Find each line in the listing below that contains the string "more", and copy those lines out in full. The match is case-sensitive.

━━━ Given information ━━━

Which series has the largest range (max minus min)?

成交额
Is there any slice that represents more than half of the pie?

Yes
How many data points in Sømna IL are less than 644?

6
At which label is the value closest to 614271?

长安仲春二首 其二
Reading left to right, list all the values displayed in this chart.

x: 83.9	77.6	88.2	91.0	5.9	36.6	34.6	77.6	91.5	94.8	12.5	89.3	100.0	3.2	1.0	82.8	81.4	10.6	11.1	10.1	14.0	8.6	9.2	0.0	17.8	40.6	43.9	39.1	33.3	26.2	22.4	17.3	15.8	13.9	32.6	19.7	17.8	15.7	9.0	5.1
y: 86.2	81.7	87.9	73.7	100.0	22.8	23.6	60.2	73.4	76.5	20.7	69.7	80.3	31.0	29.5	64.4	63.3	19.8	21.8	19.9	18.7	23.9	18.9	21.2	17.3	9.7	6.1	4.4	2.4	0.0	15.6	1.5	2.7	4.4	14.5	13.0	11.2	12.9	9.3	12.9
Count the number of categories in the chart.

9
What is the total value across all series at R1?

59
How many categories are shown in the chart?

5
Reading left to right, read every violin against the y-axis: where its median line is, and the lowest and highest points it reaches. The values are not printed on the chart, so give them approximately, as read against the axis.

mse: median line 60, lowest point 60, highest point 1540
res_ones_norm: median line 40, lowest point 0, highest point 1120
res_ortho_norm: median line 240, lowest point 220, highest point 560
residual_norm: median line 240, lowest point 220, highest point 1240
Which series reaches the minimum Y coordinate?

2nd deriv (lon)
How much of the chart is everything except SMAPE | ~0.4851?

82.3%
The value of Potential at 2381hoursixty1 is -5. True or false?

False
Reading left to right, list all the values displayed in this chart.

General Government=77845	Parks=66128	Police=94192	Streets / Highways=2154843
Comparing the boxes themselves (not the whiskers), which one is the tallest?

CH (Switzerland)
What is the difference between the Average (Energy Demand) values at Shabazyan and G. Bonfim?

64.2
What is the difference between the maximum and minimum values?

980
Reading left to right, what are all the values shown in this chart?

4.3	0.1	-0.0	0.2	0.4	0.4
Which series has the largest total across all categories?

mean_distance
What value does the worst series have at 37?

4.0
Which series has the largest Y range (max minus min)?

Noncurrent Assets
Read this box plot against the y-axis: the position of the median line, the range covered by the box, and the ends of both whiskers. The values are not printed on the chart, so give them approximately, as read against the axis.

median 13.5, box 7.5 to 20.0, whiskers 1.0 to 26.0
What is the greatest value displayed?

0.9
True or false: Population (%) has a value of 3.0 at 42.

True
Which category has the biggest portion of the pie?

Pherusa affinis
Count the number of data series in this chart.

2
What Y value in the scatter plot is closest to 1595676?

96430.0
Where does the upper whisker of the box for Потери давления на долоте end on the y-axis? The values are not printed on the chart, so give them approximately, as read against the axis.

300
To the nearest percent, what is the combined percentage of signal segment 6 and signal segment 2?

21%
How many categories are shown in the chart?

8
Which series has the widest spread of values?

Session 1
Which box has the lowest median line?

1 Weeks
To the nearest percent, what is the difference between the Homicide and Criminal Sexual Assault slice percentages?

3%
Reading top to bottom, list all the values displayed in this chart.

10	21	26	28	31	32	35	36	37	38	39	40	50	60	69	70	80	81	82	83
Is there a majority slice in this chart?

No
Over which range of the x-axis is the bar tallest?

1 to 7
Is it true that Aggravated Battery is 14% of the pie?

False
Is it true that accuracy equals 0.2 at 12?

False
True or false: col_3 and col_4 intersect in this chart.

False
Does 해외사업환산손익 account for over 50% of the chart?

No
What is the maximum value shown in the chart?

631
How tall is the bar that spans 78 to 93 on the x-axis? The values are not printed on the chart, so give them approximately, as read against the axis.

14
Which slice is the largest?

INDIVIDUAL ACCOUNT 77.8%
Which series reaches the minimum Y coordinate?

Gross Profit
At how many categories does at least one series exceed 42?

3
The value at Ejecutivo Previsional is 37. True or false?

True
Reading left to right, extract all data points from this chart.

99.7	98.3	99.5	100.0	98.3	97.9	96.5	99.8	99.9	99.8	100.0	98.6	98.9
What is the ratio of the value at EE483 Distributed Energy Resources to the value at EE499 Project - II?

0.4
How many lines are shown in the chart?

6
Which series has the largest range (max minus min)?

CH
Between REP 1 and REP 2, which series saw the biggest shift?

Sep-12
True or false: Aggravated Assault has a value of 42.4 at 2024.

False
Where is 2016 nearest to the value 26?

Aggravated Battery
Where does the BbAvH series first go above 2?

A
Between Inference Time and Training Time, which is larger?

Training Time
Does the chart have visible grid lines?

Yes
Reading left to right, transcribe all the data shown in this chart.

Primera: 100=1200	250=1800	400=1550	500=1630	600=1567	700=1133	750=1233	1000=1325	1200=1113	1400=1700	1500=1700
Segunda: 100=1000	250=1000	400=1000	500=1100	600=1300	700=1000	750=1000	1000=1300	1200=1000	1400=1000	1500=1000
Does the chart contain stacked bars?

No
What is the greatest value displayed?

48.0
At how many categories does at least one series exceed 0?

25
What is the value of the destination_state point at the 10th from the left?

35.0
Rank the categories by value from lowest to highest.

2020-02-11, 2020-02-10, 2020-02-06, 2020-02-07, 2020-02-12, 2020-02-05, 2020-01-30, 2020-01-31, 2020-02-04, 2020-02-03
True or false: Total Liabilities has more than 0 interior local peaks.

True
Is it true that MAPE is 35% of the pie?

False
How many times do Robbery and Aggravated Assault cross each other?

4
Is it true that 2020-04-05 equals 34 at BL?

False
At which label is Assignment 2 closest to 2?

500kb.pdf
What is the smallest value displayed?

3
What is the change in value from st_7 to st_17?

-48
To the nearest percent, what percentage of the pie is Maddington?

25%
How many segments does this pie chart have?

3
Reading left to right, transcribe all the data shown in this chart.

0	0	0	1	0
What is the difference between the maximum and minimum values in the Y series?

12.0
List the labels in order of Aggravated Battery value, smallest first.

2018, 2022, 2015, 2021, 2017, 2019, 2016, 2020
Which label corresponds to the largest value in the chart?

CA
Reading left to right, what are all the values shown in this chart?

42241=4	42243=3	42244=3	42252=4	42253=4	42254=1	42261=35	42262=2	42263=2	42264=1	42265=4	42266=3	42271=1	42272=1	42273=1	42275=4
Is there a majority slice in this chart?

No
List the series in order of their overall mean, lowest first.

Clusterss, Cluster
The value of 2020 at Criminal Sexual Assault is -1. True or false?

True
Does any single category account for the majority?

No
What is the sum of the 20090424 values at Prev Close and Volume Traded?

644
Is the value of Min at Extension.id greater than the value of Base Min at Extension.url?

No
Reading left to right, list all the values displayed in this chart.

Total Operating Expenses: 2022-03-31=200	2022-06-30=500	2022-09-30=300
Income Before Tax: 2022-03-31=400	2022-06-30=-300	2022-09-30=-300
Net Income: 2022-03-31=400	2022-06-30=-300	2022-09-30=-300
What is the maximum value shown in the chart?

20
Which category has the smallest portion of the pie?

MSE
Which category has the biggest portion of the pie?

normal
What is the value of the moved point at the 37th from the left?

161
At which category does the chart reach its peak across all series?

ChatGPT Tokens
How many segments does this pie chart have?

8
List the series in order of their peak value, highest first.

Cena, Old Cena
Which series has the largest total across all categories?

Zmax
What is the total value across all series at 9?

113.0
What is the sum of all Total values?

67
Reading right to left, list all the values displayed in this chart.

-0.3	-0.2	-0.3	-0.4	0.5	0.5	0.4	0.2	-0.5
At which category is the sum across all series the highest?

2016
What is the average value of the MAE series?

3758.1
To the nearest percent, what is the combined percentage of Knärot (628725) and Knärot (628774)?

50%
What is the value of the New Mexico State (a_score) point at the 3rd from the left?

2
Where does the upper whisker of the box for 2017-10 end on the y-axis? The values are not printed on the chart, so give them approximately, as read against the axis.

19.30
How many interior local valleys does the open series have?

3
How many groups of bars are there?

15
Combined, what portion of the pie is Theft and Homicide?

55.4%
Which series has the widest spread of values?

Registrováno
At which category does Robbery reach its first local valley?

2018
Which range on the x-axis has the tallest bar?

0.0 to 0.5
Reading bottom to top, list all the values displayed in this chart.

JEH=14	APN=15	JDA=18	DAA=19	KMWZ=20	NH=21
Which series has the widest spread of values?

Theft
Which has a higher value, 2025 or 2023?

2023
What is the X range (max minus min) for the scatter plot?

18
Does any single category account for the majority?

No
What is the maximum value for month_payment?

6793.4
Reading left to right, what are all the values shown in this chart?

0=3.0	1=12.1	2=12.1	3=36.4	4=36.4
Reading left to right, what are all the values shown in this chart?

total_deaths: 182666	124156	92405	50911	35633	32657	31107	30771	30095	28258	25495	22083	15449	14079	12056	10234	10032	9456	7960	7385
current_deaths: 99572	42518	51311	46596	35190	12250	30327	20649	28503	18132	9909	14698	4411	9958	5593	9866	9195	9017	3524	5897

━━━

Reply to the task.
Is there any slice that represents more than half of the pie?
True or false: Total Liabilities has more than 0 interior local peaks.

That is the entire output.